Deux exemples très illustratifs tirés de la jurisprudence des juges de fond suffisent à s’en convaincre.
Dans une première affaire, un propriétaire avait décidé de vendre une partie enclavée d’un terrain lui appartenant. L’acte de vente stipulait que « les biens vendus étant totalement enclavés, les vendeurs ont par les présentes concédé une servitude de passage en faveur de [l’acquéreur], qui accepte. La servitude [est] perpétuelle et irrévocable et devra être respectée par tous tiers détenteurs de la propriété appartenant actuellement [aux vendeurs] » (souligné par nous). Le Tribunal a cependant considéré que, malgré la qualification expresse de servitude, les pièces du dossier montraient que la volonté des parties était de ne conférer ce droit de passage qu’au seul acquéreur, à titre personnel, rejetant ainsi la qualification de servitude (Civ. Namur, 9 février 1998, confirmé en cassation). La juridiction a également relevé que l’acte indiquait expressément que la servitude était octroyée en faveur d’une personne, ce qui n’est cependant pas significatif dans la jurisprudence de la Cour de cassation.
Dans une seconde affaire, un propriétaire avait également décidé de vendre une partie de son terrain, mais en se réservant quant à lui la partie enclavée. Dans cette espèce, l’acte de vente n’évoquait expressément aucune servitude, mais une clause stipulait que le vendeur pourra passer gratuitement sur le terrain vendu, à pied, avec animaux ou véhicules. Le Juge de paix a, cette fois-ci, souverainement considéré que cette clause devait s’interpréter comme constitutive d’une servitude de passage. (J.P. Nivelles, 6 décembre 1986).
Implications
Malgré la jurisprudence dissonante en la matière, il ne faut pas perdre de vue les implications parfois substantielles d’une qualification par rapport à l’autre.

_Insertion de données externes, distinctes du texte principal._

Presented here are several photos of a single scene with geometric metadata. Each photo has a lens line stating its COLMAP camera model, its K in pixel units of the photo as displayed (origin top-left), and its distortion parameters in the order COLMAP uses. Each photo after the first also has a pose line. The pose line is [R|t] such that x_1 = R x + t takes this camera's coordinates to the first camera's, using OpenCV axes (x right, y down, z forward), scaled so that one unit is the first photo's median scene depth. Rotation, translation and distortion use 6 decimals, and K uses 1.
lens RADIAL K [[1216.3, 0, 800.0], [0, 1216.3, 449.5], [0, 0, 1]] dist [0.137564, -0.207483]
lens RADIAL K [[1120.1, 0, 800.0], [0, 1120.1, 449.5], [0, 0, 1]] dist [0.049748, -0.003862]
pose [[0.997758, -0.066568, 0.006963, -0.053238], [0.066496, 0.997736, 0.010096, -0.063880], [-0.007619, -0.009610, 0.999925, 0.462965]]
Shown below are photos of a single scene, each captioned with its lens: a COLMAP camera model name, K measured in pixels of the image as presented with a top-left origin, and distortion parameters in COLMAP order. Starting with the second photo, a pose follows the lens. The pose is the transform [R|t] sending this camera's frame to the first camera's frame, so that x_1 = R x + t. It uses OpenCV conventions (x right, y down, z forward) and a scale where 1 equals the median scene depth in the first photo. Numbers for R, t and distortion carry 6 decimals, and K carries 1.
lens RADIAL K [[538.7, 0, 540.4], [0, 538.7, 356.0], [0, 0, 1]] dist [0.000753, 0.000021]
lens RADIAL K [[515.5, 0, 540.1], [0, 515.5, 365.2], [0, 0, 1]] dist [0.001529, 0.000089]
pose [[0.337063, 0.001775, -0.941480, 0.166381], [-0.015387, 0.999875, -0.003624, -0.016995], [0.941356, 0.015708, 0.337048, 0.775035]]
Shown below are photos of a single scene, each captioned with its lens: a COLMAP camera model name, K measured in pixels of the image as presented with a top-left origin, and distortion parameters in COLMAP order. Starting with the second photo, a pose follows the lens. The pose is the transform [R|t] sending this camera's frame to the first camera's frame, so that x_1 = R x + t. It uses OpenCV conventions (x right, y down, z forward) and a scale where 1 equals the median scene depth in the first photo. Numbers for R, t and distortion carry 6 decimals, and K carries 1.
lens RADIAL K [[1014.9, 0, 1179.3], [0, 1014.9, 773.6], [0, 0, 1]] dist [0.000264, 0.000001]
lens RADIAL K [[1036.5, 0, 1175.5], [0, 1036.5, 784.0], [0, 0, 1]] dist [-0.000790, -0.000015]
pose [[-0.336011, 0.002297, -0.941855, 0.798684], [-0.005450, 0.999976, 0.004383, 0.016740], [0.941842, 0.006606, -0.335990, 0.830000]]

Pour se limiter à n’en citer que l’une ou l’autre parmi les plus importantes, soulignons les suivantes :
- le bénéficiaire d’une servitude dispose d’un droit de suite en la forme d’une action réelle dite confessoire, qui lui permet de protéger son titre et se prescrit par 30 ans (au lieu de 10 ans pour une action personnelle) ;
- une servitude ne peut être établie que par le propriétaire du fonds (ou le titulaire d’un droit réel suffisant sur le fonds), alors qu’un droit personnel pourrait fort bien, par exemple, être octroyé par un locataire ;
- une servitude étant un droit immobilier, elle n’acquière d’opposabilité générale aux tiers que du moment où elle a été transcrite dans le registre hypothécaire, ce qui suppose un acte authentique ; et
- une servitude est un droit essentiellement accessoire qui dépend du fonds auquel il s’attache. Il est donc impossible, notamment, de céder le fonds dominant sans céder en même temps la servitude et, contrairement à ce que l’on pense généralement, même si la servitude n’est pas reproduite dans l’acte de vente (ce que la pratique notariale tend cependant à généraliser), cette servitude est opposable à tous les acquéreurs successifs tant du fonds dominant que du fonds servant.
Conclusion
La seule recommandation qui puisse être faite afin de minimiser les risques de requalification, dans un sens comme dans l’autre, est d’être extrêmement attentif aux termes utilisés lors de la rédaction des clauses octroyant, selon la volonté des parties, une servitude réelle ou un droit personnel de créance. La consultation d’un spécialiste rompu aux différentes jurisprudences locales sera indéniablement un atout.